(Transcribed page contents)
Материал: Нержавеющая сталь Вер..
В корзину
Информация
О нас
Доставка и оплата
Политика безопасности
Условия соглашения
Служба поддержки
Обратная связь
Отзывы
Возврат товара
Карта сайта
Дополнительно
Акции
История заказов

* * *

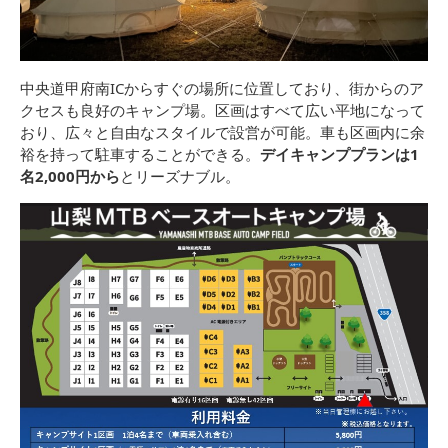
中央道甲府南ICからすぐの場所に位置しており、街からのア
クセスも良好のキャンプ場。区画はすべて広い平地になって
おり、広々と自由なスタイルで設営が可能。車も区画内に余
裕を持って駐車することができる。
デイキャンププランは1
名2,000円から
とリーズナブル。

What the task requires>
Copy out only the lines of the records above from the one with "Условия соглашения" through the one with "История заказов", exactly as they stand, both included.

Response to the task>
Условия соглашения
Служба поддержки
Обратная связь
Отзывы
Возврат товара
Карта сайта
Дополнительно
Акции
История заказов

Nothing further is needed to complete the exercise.